Auch im Dunkeln getappt

Einfaches Laufen in der Natur genügt ihnen nicht. Die Teilnehmer am "Hammer Run" suchen die Herausforderung, indem sie sich durch Schlamm, Wasser oder über steinerne Hindernisse quälen und baumelnde Netze erklimmen. So auch beim zweiten Hammer Run in und um Auerbach, der am Samstag ablief.

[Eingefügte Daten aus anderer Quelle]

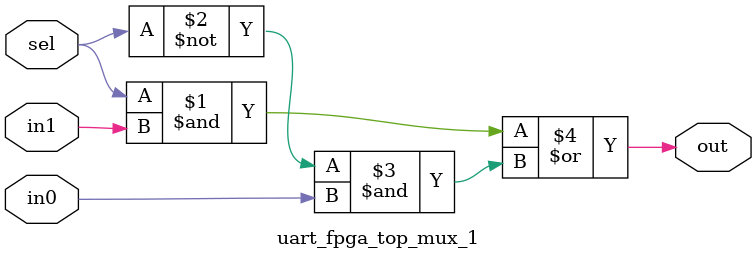
<source format=sv>
module uart_fpga_top_mux_1 (
    input  logic sel,
    input  logic in0,
    input  logic in1,
    output logic out
);
    assign out = (sel & in1) | (~sel & in0);
endmodule
</source>
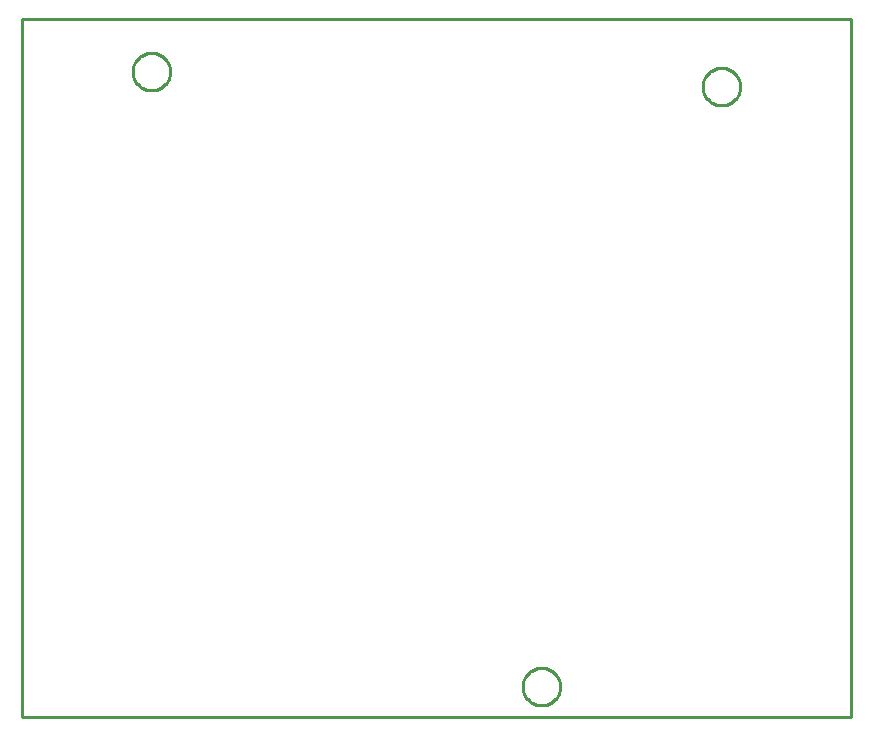
<source format=gbr>
G04 EAGLE Gerber RS-274X export*
G75*
%MOMM*%
%FSLAX34Y34*%
%LPD*%
%IN*%
%IPPOS*%
%AMOC8*
5,1,8,0,0,1.08239X$1,22.5*%
G01*
%ADD10C,0.254000*%


D10*
X-635Y-20650D02*
X700637Y-20625D01*
X700637Y570638D01*
X-635Y570638D01*
X-635Y-20650D01*
X607175Y512480D02*
X607107Y511443D01*
X606971Y510413D01*
X606769Y509393D01*
X606500Y508389D01*
X606165Y507405D01*
X605768Y506445D01*
X605308Y505513D01*
X604788Y504612D01*
X604211Y503748D01*
X603578Y502924D01*
X602893Y502142D01*
X602158Y501407D01*
X601376Y500722D01*
X600552Y500089D01*
X599688Y499512D01*
X598787Y498992D01*
X597855Y498532D01*
X596895Y498135D01*
X595911Y497800D01*
X594907Y497531D01*
X593887Y497329D01*
X592857Y497193D01*
X591820Y497125D01*
X590780Y497125D01*
X589743Y497193D01*
X588713Y497329D01*
X587693Y497531D01*
X586689Y497800D01*
X585705Y498135D01*
X584745Y498532D01*
X583813Y498992D01*
X582912Y499512D01*
X582048Y500089D01*
X581224Y500722D01*
X580442Y501407D01*
X579707Y502142D01*
X579022Y502924D01*
X578389Y503748D01*
X577812Y504612D01*
X577292Y505513D01*
X576832Y506445D01*
X576435Y507405D01*
X576100Y508389D01*
X575831Y509393D01*
X575629Y510413D01*
X575493Y511443D01*
X575425Y512480D01*
X575425Y513520D01*
X575493Y514557D01*
X575629Y515587D01*
X575831Y516607D01*
X576100Y517611D01*
X576435Y518595D01*
X576832Y519555D01*
X577292Y520487D01*
X577812Y521388D01*
X578389Y522252D01*
X579022Y523076D01*
X579707Y523858D01*
X580442Y524593D01*
X581224Y525278D01*
X582048Y525911D01*
X582912Y526488D01*
X583813Y527008D01*
X584745Y527468D01*
X585705Y527865D01*
X586689Y528200D01*
X587693Y528469D01*
X588713Y528671D01*
X589743Y528807D01*
X590780Y528875D01*
X591820Y528875D01*
X592857Y528807D01*
X593887Y528671D01*
X594907Y528469D01*
X595911Y528200D01*
X596895Y527865D01*
X597855Y527468D01*
X598787Y527008D01*
X599688Y526488D01*
X600552Y525911D01*
X601376Y525278D01*
X602158Y524593D01*
X602893Y523858D01*
X603578Y523076D01*
X604211Y522252D01*
X604788Y521388D01*
X605308Y520487D01*
X605768Y519555D01*
X606165Y518595D01*
X606500Y517611D01*
X606769Y516607D01*
X606971Y515587D01*
X607107Y514557D01*
X607175Y513520D01*
X607175Y512480D01*
X124575Y525180D02*
X124507Y524143D01*
X124371Y523113D01*
X124169Y522093D01*
X123900Y521089D01*
X123565Y520105D01*
X123168Y519145D01*
X122708Y518213D01*
X122188Y517312D01*
X121611Y516448D01*
X120978Y515624D01*
X120293Y514842D01*
X119558Y514107D01*
X118776Y513422D01*
X117952Y512789D01*
X117088Y512212D01*
X116187Y511692D01*
X115255Y511232D01*
X114295Y510835D01*
X113311Y510500D01*
X112307Y510231D01*
X111287Y510029D01*
X110257Y509893D01*
X109220Y509825D01*
X108180Y509825D01*
X107143Y509893D01*
X106113Y510029D01*
X105093Y510231D01*
X104089Y510500D01*
X103105Y510835D01*
X102145Y511232D01*
X101213Y511692D01*
X100312Y512212D01*
X99448Y512789D01*
X98624Y513422D01*
X97842Y514107D01*
X97107Y514842D01*
X96422Y515624D01*
X95789Y516448D01*
X95212Y517312D01*
X94692Y518213D01*
X94232Y519145D01*
X93835Y520105D01*
X93500Y521089D01*
X93231Y522093D01*
X93029Y523113D01*
X92893Y524143D01*
X92825Y525180D01*
X92825Y526220D01*
X92893Y527257D01*
X93029Y528287D01*
X93231Y529307D01*
X93500Y530311D01*
X93835Y531295D01*
X94232Y532255D01*
X94692Y533187D01*
X95212Y534088D01*
X95789Y534952D01*
X96422Y535776D01*
X97107Y536558D01*
X97842Y537293D01*
X98624Y537978D01*
X99448Y538611D01*
X100312Y539188D01*
X101213Y539708D01*
X102145Y540168D01*
X103105Y540565D01*
X104089Y540900D01*
X105093Y541169D01*
X106113Y541371D01*
X107143Y541507D01*
X108180Y541575D01*
X109220Y541575D01*
X110257Y541507D01*
X111287Y541371D01*
X112307Y541169D01*
X113311Y540900D01*
X114295Y540565D01*
X115255Y540168D01*
X116187Y539708D01*
X117088Y539188D01*
X117952Y538611D01*
X118776Y537978D01*
X119558Y537293D01*
X120293Y536558D01*
X120978Y535776D01*
X121611Y534952D01*
X122188Y534088D01*
X122708Y533187D01*
X123168Y532255D01*
X123565Y531295D01*
X123900Y530311D01*
X124169Y529307D01*
X124371Y528287D01*
X124507Y527257D01*
X124575Y526220D01*
X124575Y525180D01*
X454775Y4480D02*
X454707Y3443D01*
X454571Y2413D01*
X454369Y1393D01*
X454100Y389D01*
X453765Y-595D01*
X453368Y-1555D01*
X452908Y-2487D01*
X452388Y-3388D01*
X451811Y-4252D01*
X451178Y-5076D01*
X450493Y-5858D01*
X449758Y-6593D01*
X448976Y-7278D01*
X448152Y-7911D01*
X447288Y-8488D01*
X446387Y-9008D01*
X445455Y-9468D01*
X444495Y-9865D01*
X443511Y-10200D01*
X442507Y-10469D01*
X441487Y-10671D01*
X440457Y-10807D01*
X439420Y-10875D01*
X438380Y-10875D01*
X437343Y-10807D01*
X436313Y-10671D01*
X435293Y-10469D01*
X434289Y-10200D01*
X433305Y-9865D01*
X432345Y-9468D01*
X431413Y-9008D01*
X430512Y-8488D01*
X429648Y-7911D01*
X428824Y-7278D01*
X428042Y-6593D01*
X427307Y-5858D01*
X426622Y-5076D01*
X425989Y-4252D01*
X425412Y-3388D01*
X424892Y-2487D01*
X424432Y-1555D01*
X424035Y-595D01*
X423700Y389D01*
X423431Y1393D01*
X423229Y2413D01*
X423093Y3443D01*
X423025Y4480D01*
X423025Y5520D01*
X423093Y6557D01*
X423229Y7587D01*
X423431Y8607D01*
X423700Y9611D01*
X424035Y10595D01*
X424432Y11555D01*
X424892Y12487D01*
X425412Y13388D01*
X425989Y14252D01*
X426622Y15076D01*
X427307Y15858D01*
X428042Y16593D01*
X428824Y17278D01*
X429648Y17911D01*
X430512Y18488D01*
X431413Y19008D01*
X432345Y19468D01*
X433305Y19865D01*
X434289Y20200D01*
X435293Y20469D01*
X436313Y20671D01*
X437343Y20807D01*
X438380Y20875D01*
X439420Y20875D01*
X440457Y20807D01*
X441487Y20671D01*
X442507Y20469D01*
X443511Y20200D01*
X444495Y19865D01*
X445455Y19468D01*
X446387Y19008D01*
X447288Y18488D01*
X448152Y17911D01*
X448976Y17278D01*
X449758Y16593D01*
X450493Y15858D01*
X451178Y15076D01*
X451811Y14252D01*
X452388Y13388D01*
X452908Y12487D01*
X453368Y11555D01*
X453765Y10595D01*
X454100Y9611D01*
X454369Y8607D01*
X454571Y7587D01*
X454707Y6557D01*
X454775Y5520D01*
X454775Y4480D01*
M02*

</source>
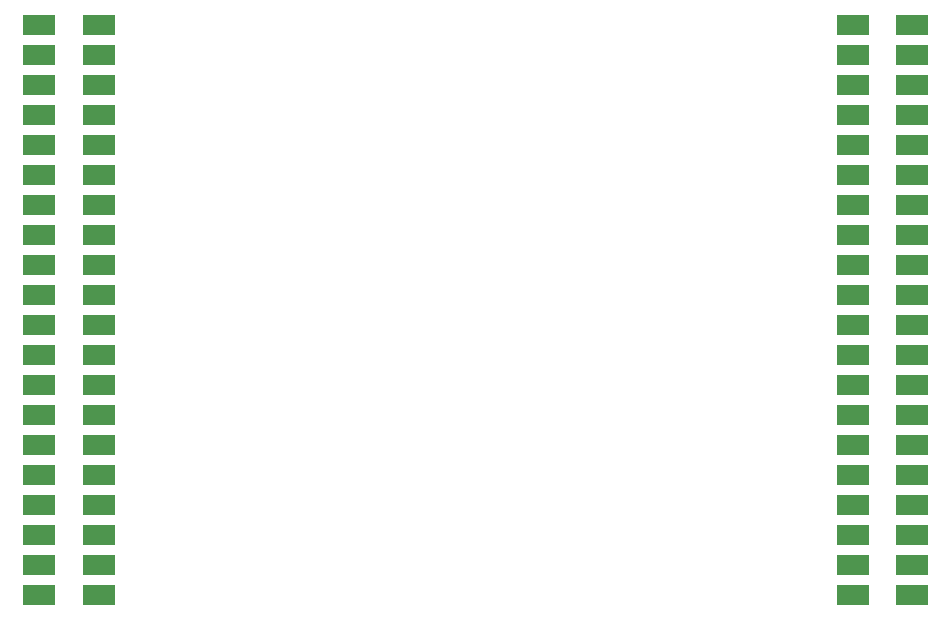
<source format=gbp>
G04*
G04 #@! TF.GenerationSoftware,Altium Limited,Altium Designer,22.2.1 (43)*
G04*
G04 Layer_Color=128*
%FSLAX25Y25*%
%MOIN*%
G70*
G04*
G04 #@! TF.SameCoordinates,CB51DA99-0BF3-457E-BF16-783FD1C2B90D*
G04*
G04*
G04 #@! TF.FilePolarity,Positive*
G04*
G01*
G75*
%ADD23R,0.11016X0.07000*%
D23*
X44020Y42900D02*
D03*
X24138D02*
D03*
X44020Y52900D02*
D03*
X24138D02*
D03*
X44020Y62900D02*
D03*
X24138D02*
D03*
X44020Y72900D02*
D03*
X24138D02*
D03*
X44020Y82900D02*
D03*
X24138D02*
D03*
X44020Y92900D02*
D03*
X24138D02*
D03*
X44020Y102900D02*
D03*
X24138D02*
D03*
X44020Y112900D02*
D03*
X24138D02*
D03*
X44020Y122900D02*
D03*
X24138D02*
D03*
X44020Y132900D02*
D03*
X24138D02*
D03*
X44020Y142900D02*
D03*
X24138D02*
D03*
X44020Y152900D02*
D03*
X24138D02*
D03*
X44020Y162900D02*
D03*
X24138D02*
D03*
X44020Y172900D02*
D03*
X24138D02*
D03*
X44020Y182900D02*
D03*
X24138D02*
D03*
X44020Y192900D02*
D03*
X24138D02*
D03*
X44020Y202900D02*
D03*
X24138D02*
D03*
X44020Y212900D02*
D03*
X24138D02*
D03*
X44020Y222900D02*
D03*
X24138D02*
D03*
X44020Y232900D02*
D03*
X24138D02*
D03*
X295262D02*
D03*
X315144D02*
D03*
X295262Y222900D02*
D03*
X315144D02*
D03*
X295262Y212900D02*
D03*
X315144D02*
D03*
X295262Y202900D02*
D03*
X315144D02*
D03*
X295262Y192900D02*
D03*
X315144D02*
D03*
X295262Y182900D02*
D03*
X315144D02*
D03*
X295262Y172900D02*
D03*
X315144D02*
D03*
X295262Y162900D02*
D03*
X315144D02*
D03*
X295262Y152900D02*
D03*
X315144D02*
D03*
X295262Y142900D02*
D03*
X315144D02*
D03*
X295262Y132900D02*
D03*
X315144D02*
D03*
X295262Y122900D02*
D03*
X315144D02*
D03*
X295262Y112900D02*
D03*
X315144D02*
D03*
X295262Y102900D02*
D03*
X315144D02*
D03*
X295262Y92900D02*
D03*
X315144D02*
D03*
X295262Y82900D02*
D03*
X315144D02*
D03*
X295262Y72900D02*
D03*
X315144D02*
D03*
X295262Y62900D02*
D03*
X315144D02*
D03*
X295262Y52900D02*
D03*
X315144D02*
D03*
X295262Y42900D02*
D03*
X315144D02*
D03*
M02*

</source>
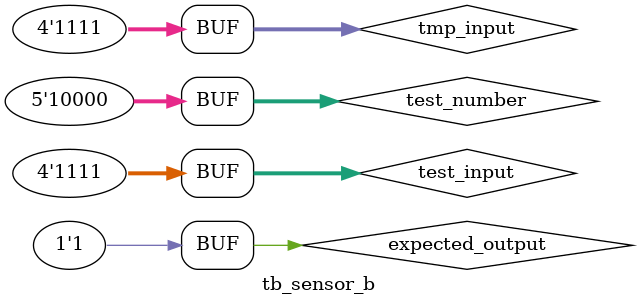
<source format=sv>

module tb_sensor_b
();

	wire [3:0] test_input;
	wire test_output;

	`define NUM_TEST_CASES 16
	`define MAX_TEST_VAL (`NUM_TEST_CASES - 1)
	
	reg [4:0] test_number;
	reg [3:0] tmp_input;
	reg expected_output;

	sensor_b DUT(.sensors(test_input), .error(test_output));
	
	assign test_input = tmp_input;
	
	initial
	begin
		for(test_number = 0; test_number < `NUM_TEST_CASES; test_number = test_number + 1)
		begin
			// Send test input to design
			tmp_input = test_number[3:0];
			
			// Calculate the expected result
			expected_output = 1'b0;
			
			if(tmp_input[0] == 1'b1)
			begin
				expected_output = 1'b1;
			end
			else if ((tmp_input[1] == 1'b1) && ((tmp_input[2] == 1'b1) || (tmp_input[3] == 1'b1)))
			begin
				expected_output = 1'b1;
			end
			
			// wait to allow design to process input
			#10ns 
			
			// Check expected with actual output from design
			if(test_output == expected_output) // Test case passed
				$display("Test case %d Passed!", test_number);
			else // Test case failed
				$display("Test case %d Failed!", test_number);
		end
	end
endmodule
</source>
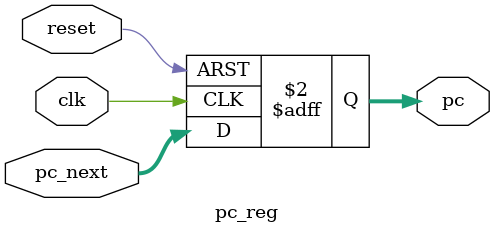
<source format=v>
/*
 * @Author: Eric Wong 
 * @Date: 2022-01-15 22:54:00 
 * @Last Modified by:   Eric Wong 
 * @Last Modified time: 2022-01-15 22:54:00 
 */

module pc_reg # (
        parameter Width = 32
    )
    (
        input                   clk,
        input                   reset,                  // Active high
        input       [Width-1:0] pc_next,
        output reg  [Width-1:0] pc
    );
    always @(posedge clk or posedge reset) begin
        if (reset) begin
            pc <= 0;
        end

        else begin
            pc <= pc_next;
        end
    end
endmodule

</source>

In Zusammenarbeit mit der Abenteuerwerkstatt Betzenstein hatten die Veranstalter erneut zwei Parcours ausgesucht, einer 14 Kilometer, einer fünf. Beide nahmen ihren Anfang im Freibad Schwimm-Sala-Bim, wo der Startschuss fiel.

Lockeres Aufwärmen

Ein lockeres "Aufwärmen" nannten die ersten Teilnehmer die Runde durch das Freibad. Da galt es zunächst, die Klettergeräte der Kinder zu erklimmen. Dann ging es über das Schwimmerbecken auf der Wasseroberfläche. Dort schwammen Platten auf dem kühlen Nass, durch große blaue Fässer unterbrochen - die galt es zu überqueren. Die ersten nassen Füße der "Runner" hielten diese aber nicht ab, den Rundlauf durch die Wiesen, vorbei am alten Weiher in Richtung Hohe Tanne zu starten. Lag beim Freibad noch Nebel über dem Gelände, konnten sich die Jungs und Mädchen dann in Richtung Veldensteiner Forst an der Sonne erfreuen. Sie schimmerte herbstlich durch die belaubten Bäume, wo die nächsten Hindernisse warteten. Eine völlig verdunkelte Hütte war das erste Ziel, dort mussten die Extremsportler im Finstern den Ausgang finden. Der befand sich in Brusthöhe in einer alten Fensteröffnung. War man dann hinausgekrabbelt, wartete schon die nächste Herausforderung: Ein dickes Netz, über einen Balken geknüpft, hing in einer großen Eiche.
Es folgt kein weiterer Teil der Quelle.